🤖 AI Summary
Dialectal variation significantly degrades cross-regional automatic bird call recognition in passive acoustic monitoring. To address this, we propose a dialect-robust bird call recognition framework: (1) a TDNN-based architecture incorporating frequency-sensitive normalization (IFN and gated Relaxed-IFN) with gradient reversal adversarial training to learn region-invariant acoustic representations; (2) a Dialect Calibration Augmentation (DCA) mechanism that softly down-weights synthetic samples to suppress generation artifacts; and (3) multi-level data augmentation for rare classes via CycleGAN-based style transfer and Mixup. Evaluated on the DB3V dataset, our method achieves up to a 20-percentage-point improvement in cross-dialect recognition accuracy without compromising intra-regional performance.
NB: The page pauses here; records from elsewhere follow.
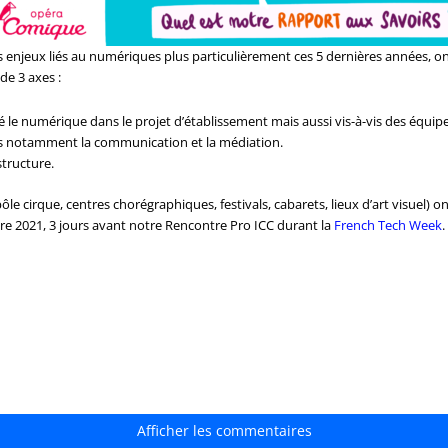
 enjeux liés au numériques plus particulièrement ces 5 dernières années, on
de 3 axes :
rdé le numérique dans le projet d’établissement mais aussi vis-à-vis des équi
ées notamment la communication et la médiation.
structure.
ôle cirque, centres chorégraphiques, festivals, cabarets, lieux d’art visuel)
re 2021, 3 jours avant notre Rencontre Pro ICC durant la
French Tech Week
.
Afficher les commentaires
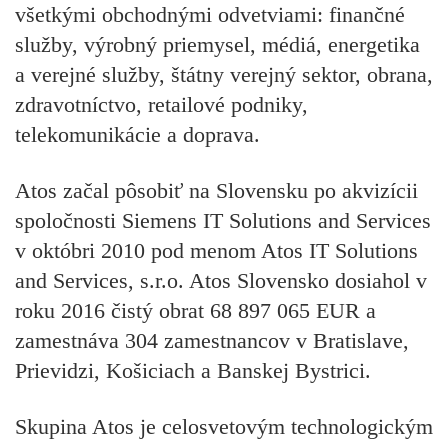
všetkými obchodnými odvetviami: finančné
služby, výrobný priemysel, médiá, energetika
a verejné služby, štátny verejný sektor, obrana,
zdravotníctvo, retailové podniky,
telekomunikácie a doprava.
Atos začal pôsobiť na Slovensku po akvizícii
spoločnosti Siemens IT Solutions and Services
v októbri 2010 pod menom Atos IT Solutions
and Services, s.r.o. Atos Slovensko dosiahol v
roku 2016 čistý obrat 68 897 065 EUR a
zamestnáva 304 zamestnancov v Bratislave,
Prievidzi, Košiciach a Banskej Bystrici.
Skupina Atos je celosvetovým technologickým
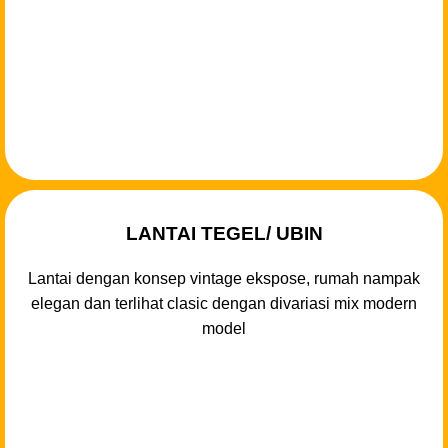
LANTAI TEGEL/ UBIN
Lantai dengan konsep vintage ekspose, rumah nampak
elegan dan terlihat clasic dengan divariasi mix modern
model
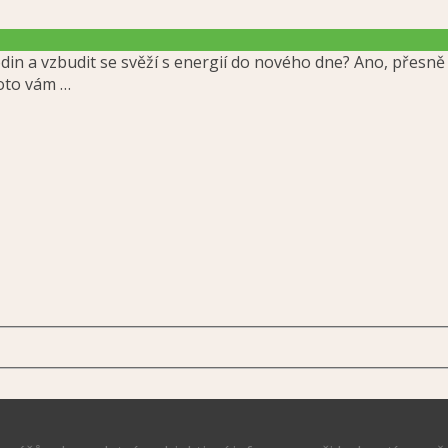
n a vzbudit se svěží s energií do nového dne? Ano, přesně 
roto vám …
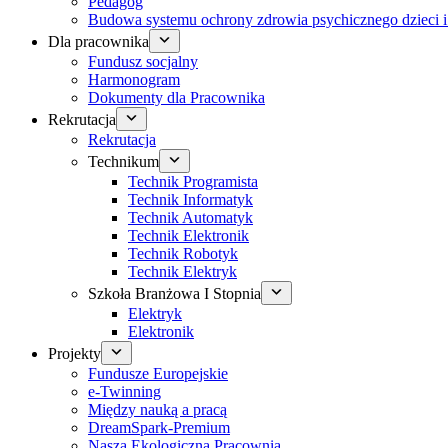
Pedagog
Budowa systemu ochrony zdrowia psychicznego dzieci i
Dla pracownika
Fundusz socjalny
Harmonogram
Dokumenty dla Pracownika
Rekrutacja
Rekrutacja
Technikum
Technik Programista
Technik Informatyk
Technik Automatyk
Technik Elektronik
Technik Robotyk
Technik Elektryk
Szkoła Branżowa I Stopnia
Elektryk
Elektronik
Projekty
Fundusze Europejskie
e-Twinning
Między nauką a pracą
DreamSpark-Premium
Nasza Ekologiczna Pracownia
Grad-CAM and LIME visualizations confirm that the model attends to ecologically meaningful, stable harmonic frequency bands—demonstrating both high robustness and interpretability.
📝 Abstract
Dialect variation hampers automatic recognition of bird calls collected by passive acoustic monitoring. We address the problem on DB3V, a three-region, ten-species corpus of 8-s clips, and propose a deployable framework built on Time-Delay Neural Networks (TDNNs). Frequency-sensitive normalisation (Instance Frequency Normalisation and a gated Relaxed-IFN) is paired with gradient-reversal adversarial training to learn region-invariant embeddings. A multi-level augmentation scheme combines waveform perturbations, Mixup for rare classes, and CycleGAN transfer that synthesises Region 2 (Interior Plains)-style audio, , with Dialect-Calibrated Augmentation (DCA) softly down-weighting synthetic samples to limit artifacts. The complete system lifts cross-dialect accuracy by up to twenty percentage points over baseline TDNNs while preserving in-region performance. Grad-CAM and LIME analyses show that robust models concentrate on stable harmonic bands, providing ecologically meaningful explanations. The study demonstrates that lightweight, transparent, and dialect-resilient bird-sound recognition is attainable.